▶ _Problem requirements_: Go through the listing below and work out how many lines hold "text"; reply with the figure alone.

▶ _Task material_:

::::

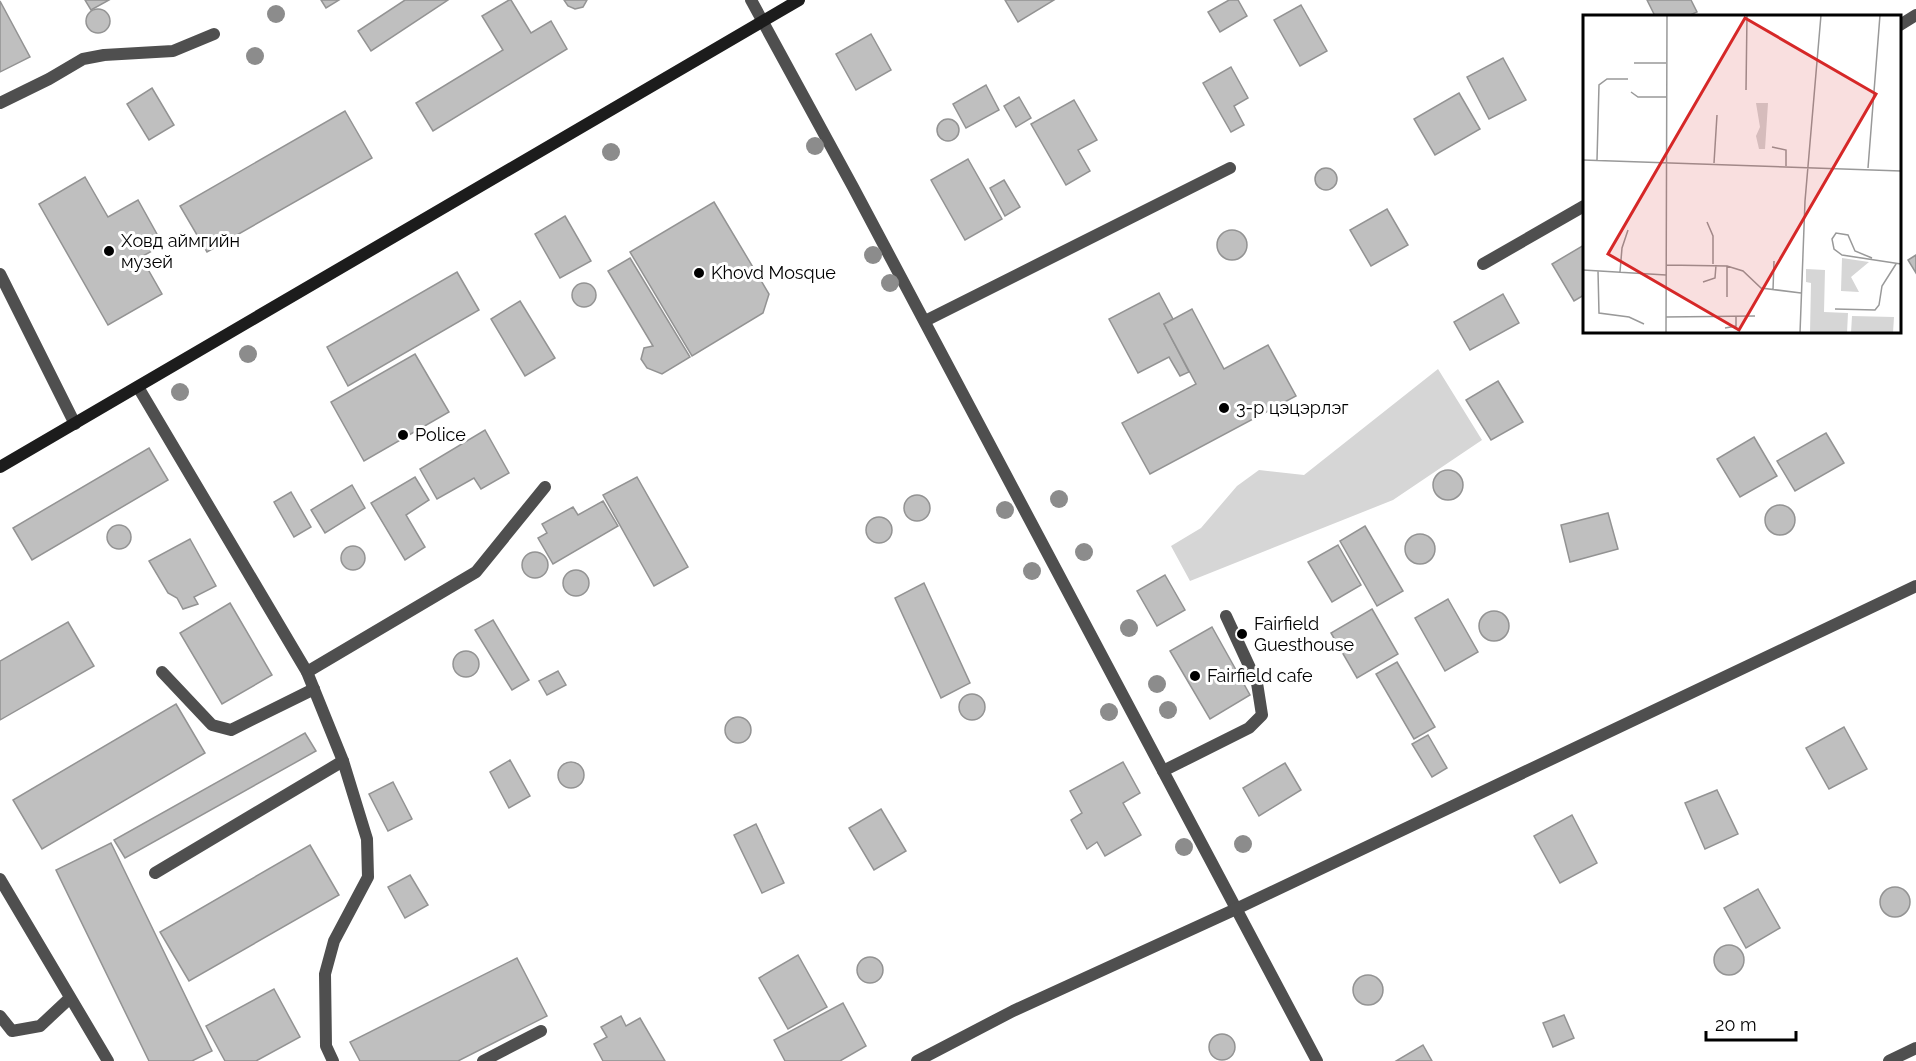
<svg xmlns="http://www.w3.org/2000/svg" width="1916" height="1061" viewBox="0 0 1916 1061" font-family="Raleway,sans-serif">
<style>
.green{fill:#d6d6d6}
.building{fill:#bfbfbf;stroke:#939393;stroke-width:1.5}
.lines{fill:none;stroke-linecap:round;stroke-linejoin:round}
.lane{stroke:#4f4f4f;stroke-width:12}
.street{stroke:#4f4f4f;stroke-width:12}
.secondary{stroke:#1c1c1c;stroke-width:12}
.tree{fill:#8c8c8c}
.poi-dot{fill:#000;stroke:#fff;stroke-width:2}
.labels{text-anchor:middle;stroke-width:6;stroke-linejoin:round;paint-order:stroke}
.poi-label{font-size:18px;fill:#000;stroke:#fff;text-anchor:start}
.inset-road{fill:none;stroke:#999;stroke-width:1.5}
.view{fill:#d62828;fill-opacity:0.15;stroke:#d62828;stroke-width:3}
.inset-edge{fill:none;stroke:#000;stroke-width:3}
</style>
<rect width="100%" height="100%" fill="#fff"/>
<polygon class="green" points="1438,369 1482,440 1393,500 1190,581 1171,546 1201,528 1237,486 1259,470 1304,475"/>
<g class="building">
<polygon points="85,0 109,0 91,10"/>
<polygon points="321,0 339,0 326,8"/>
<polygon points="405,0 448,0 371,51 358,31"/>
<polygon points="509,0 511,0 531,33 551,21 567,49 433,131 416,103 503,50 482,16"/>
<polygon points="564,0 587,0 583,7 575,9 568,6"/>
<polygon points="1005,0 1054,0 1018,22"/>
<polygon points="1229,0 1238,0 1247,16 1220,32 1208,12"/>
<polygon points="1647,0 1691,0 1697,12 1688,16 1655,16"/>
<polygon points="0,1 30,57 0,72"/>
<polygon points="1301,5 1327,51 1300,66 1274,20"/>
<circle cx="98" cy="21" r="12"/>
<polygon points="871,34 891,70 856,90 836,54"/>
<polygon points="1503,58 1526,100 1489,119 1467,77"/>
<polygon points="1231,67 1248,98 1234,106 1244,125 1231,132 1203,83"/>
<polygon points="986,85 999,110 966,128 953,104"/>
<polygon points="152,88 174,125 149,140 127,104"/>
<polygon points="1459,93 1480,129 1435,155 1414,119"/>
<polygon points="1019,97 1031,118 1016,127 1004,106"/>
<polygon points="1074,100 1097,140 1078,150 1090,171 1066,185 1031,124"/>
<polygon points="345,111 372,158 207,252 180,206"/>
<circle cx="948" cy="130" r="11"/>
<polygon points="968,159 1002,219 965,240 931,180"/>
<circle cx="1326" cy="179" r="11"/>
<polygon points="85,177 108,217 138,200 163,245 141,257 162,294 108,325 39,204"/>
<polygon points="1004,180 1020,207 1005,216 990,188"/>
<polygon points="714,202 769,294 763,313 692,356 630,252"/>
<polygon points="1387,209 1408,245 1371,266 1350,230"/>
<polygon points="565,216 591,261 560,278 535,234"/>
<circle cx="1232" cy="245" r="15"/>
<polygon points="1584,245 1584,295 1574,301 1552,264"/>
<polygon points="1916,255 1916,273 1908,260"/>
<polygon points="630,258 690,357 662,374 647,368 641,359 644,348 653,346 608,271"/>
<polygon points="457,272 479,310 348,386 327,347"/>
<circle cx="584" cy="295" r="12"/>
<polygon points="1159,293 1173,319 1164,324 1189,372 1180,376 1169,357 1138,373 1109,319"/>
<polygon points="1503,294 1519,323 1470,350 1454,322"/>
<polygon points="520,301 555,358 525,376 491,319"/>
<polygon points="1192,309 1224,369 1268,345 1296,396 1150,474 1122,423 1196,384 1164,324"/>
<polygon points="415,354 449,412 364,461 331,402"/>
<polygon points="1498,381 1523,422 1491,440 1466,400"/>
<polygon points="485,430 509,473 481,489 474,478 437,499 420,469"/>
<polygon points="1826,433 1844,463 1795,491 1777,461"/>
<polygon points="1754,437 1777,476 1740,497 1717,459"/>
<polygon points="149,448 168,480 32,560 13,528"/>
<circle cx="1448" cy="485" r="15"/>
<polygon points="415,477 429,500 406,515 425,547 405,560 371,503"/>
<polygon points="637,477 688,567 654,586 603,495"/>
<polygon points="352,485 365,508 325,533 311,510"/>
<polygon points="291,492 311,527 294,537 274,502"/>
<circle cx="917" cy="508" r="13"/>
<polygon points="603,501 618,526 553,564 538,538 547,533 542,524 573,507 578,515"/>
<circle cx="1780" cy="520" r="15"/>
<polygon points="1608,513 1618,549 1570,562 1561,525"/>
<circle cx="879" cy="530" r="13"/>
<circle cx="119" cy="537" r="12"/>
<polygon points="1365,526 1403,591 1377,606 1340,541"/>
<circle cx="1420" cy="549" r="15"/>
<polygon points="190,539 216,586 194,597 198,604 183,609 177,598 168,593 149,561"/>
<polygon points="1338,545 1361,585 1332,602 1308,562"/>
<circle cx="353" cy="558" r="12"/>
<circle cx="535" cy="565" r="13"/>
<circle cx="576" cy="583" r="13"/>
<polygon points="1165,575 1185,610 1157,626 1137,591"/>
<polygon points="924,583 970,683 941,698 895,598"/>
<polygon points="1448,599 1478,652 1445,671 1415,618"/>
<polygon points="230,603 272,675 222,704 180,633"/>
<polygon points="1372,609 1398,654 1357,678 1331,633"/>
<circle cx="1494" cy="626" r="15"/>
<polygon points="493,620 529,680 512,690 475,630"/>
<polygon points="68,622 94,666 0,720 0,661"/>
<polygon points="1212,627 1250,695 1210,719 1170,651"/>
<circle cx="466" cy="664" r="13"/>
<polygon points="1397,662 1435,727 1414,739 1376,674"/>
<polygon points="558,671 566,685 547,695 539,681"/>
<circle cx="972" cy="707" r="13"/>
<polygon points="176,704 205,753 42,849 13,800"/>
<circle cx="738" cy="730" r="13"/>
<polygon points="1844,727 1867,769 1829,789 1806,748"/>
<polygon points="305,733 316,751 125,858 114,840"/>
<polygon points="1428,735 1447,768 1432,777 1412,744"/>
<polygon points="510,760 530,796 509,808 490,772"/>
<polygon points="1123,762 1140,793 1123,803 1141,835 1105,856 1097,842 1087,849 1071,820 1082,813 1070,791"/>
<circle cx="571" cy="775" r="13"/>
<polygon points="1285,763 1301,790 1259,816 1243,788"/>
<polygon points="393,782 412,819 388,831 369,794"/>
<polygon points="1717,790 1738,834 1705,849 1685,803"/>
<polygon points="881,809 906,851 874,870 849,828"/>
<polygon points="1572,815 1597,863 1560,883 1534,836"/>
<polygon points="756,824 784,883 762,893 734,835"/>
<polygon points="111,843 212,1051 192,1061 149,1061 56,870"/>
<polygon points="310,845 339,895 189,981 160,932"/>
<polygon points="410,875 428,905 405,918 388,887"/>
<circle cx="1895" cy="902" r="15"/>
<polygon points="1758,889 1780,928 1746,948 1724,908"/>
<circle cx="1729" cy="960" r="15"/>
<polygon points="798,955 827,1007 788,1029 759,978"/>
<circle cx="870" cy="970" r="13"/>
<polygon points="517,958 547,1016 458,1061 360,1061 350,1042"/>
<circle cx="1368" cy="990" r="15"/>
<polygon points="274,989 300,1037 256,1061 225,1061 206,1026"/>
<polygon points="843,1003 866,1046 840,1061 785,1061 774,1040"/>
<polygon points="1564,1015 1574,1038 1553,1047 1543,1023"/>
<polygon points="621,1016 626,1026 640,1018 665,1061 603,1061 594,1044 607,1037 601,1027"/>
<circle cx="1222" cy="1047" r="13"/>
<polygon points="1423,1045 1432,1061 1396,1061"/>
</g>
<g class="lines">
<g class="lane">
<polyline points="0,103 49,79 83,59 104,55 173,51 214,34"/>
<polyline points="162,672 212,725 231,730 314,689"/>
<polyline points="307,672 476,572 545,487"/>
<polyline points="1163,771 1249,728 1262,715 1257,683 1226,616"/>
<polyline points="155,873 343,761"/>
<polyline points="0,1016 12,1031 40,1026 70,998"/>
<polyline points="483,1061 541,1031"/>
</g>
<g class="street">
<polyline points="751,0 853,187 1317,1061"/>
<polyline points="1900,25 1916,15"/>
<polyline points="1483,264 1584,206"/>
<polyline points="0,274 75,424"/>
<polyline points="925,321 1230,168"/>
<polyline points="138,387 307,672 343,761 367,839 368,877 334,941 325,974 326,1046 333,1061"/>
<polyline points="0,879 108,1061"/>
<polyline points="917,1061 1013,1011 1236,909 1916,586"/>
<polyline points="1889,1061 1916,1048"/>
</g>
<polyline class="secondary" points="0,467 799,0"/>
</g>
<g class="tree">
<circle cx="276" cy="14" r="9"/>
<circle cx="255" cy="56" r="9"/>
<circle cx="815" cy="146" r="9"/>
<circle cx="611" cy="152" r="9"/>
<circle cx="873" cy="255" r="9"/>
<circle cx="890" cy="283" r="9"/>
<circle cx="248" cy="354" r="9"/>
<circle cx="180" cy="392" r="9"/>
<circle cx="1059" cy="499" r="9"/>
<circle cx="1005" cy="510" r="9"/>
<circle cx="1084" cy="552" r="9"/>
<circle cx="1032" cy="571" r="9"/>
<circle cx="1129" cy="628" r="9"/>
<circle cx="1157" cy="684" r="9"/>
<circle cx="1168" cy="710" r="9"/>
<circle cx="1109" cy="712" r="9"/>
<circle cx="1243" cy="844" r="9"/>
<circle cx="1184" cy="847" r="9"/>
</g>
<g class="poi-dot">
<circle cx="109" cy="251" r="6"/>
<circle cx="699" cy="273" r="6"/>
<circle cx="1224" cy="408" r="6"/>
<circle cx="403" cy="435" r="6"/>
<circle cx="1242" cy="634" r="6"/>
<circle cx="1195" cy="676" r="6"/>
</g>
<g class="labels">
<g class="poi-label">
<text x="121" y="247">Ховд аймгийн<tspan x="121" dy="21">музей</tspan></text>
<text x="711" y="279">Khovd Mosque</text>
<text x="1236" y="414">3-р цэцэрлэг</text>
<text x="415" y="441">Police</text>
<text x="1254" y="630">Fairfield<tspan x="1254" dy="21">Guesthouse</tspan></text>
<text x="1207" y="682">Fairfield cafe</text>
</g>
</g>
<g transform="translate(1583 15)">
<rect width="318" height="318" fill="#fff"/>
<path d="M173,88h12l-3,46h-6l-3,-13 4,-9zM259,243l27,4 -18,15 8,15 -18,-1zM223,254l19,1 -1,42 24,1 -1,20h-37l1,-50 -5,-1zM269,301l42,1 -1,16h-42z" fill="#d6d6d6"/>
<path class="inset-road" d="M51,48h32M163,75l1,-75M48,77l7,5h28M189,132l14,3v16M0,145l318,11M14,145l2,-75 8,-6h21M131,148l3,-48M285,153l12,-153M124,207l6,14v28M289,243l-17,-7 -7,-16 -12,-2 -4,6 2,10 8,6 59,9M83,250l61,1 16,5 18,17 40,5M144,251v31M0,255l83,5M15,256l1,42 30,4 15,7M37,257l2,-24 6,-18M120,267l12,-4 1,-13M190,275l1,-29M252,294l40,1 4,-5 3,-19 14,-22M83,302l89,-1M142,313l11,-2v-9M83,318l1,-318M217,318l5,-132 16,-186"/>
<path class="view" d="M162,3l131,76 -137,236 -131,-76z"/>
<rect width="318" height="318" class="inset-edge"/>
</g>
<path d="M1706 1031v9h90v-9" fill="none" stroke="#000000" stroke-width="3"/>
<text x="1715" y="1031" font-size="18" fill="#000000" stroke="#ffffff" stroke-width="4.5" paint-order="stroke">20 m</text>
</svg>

::::

▶ _Task result_: 9